Work to complete: Write the next part of the blog post about local news in Caversham and Reading, starting right after its final line.
++++ Document segment
On the front page of Chronicle in Reading, The Green Councillor, Rob White reported to have done over 400 case studies for residents etc. Very hard working Rob. Well done.
If you are out and about in Caversham, don't forget www.beatthestreet.co.uk collect points for walking or cycling.
I walked 10 miles this morning and enjoyed a stop in Prospect Park today in Tilehurst. The www.rsme.co.uk local minature railway club there enjoyed a function with parents and children and so enjoyed waving at them on the trains.
It took me back to Brighton, my God Father was patron of Brighton and Hove Minature Railway there and he also made his own steam engine from stratch! It runs in the family - engineering...
Back in Caversham two residents have concerns about planning locally, so been researching and addressing their problems with the Council.
Proposed extra leisure facilities in local Meadows - will mean loss of valuable green spaces we are losing in Reading.
Nationally, items today in press:
UK reaps Swiss Banks windfall tax, Hunt backs CQC cover up and Turkey's EU membership big falters.
But the big question is: How Trees save our lives, below... item from US.
++++++++
++++ Data for analysis
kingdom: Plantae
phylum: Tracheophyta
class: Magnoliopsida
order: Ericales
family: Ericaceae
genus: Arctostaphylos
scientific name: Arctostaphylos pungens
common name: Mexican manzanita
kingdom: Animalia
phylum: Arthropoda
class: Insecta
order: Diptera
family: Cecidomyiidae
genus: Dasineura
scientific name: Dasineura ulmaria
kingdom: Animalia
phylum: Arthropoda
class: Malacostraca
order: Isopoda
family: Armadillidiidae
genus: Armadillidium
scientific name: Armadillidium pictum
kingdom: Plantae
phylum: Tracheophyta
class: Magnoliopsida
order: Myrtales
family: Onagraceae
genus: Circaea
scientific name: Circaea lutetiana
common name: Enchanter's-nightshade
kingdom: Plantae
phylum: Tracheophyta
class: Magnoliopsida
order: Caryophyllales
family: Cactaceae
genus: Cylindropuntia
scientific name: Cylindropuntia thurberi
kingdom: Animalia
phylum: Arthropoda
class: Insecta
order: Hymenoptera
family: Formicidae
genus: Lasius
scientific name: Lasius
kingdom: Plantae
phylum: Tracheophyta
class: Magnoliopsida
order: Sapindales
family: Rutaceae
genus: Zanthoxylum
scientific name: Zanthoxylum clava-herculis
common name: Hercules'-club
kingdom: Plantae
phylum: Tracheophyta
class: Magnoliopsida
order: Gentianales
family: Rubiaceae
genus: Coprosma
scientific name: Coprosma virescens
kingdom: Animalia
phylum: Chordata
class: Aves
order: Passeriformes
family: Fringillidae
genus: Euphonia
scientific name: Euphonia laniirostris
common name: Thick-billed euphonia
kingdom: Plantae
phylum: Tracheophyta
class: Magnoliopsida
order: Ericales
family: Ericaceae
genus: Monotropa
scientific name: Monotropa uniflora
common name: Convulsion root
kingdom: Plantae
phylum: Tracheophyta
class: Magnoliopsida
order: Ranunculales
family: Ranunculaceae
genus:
++++++++
Output for this exercise:
I love being Green.
Study: Trees save at least a life a year in each of 10 major U.S. cities
Next time you hug a city-dwelling tree, be sure to whisper quiet thanks for the lives it is helping to save.
Researchers recently calculated that urban forests help save one or more people from dying every year in each of 10 major cities studied.
Trees growing in cities help clean the air of fine particulate air pollution — soot, smoke, dust, dirt — that can lodge in human lungs and cause health problems. Trees clear 71 tons of fine particulate matter (PM2.5) from Atlanta’s air annually. And they suck up enough pollution to save seven or eight lives every year in New York City.
These are the findings of researchers with the U.S. Forest Service and Davey Institute, published in the journal Environmental Pollution [PDF]. They calculated the health and economic benefits of air-cleansing urban forests in 10 U.S. cities and found that trees save lives, reduce hospital visits, and reduce the number of days taken off work. They do that mainly by sucking pollutants out of the air. Economic benefits, mostly from reduced mortality, ranged from $1.1 million a year in Syracuse, N.Y., to $60.1 million a year in New York City.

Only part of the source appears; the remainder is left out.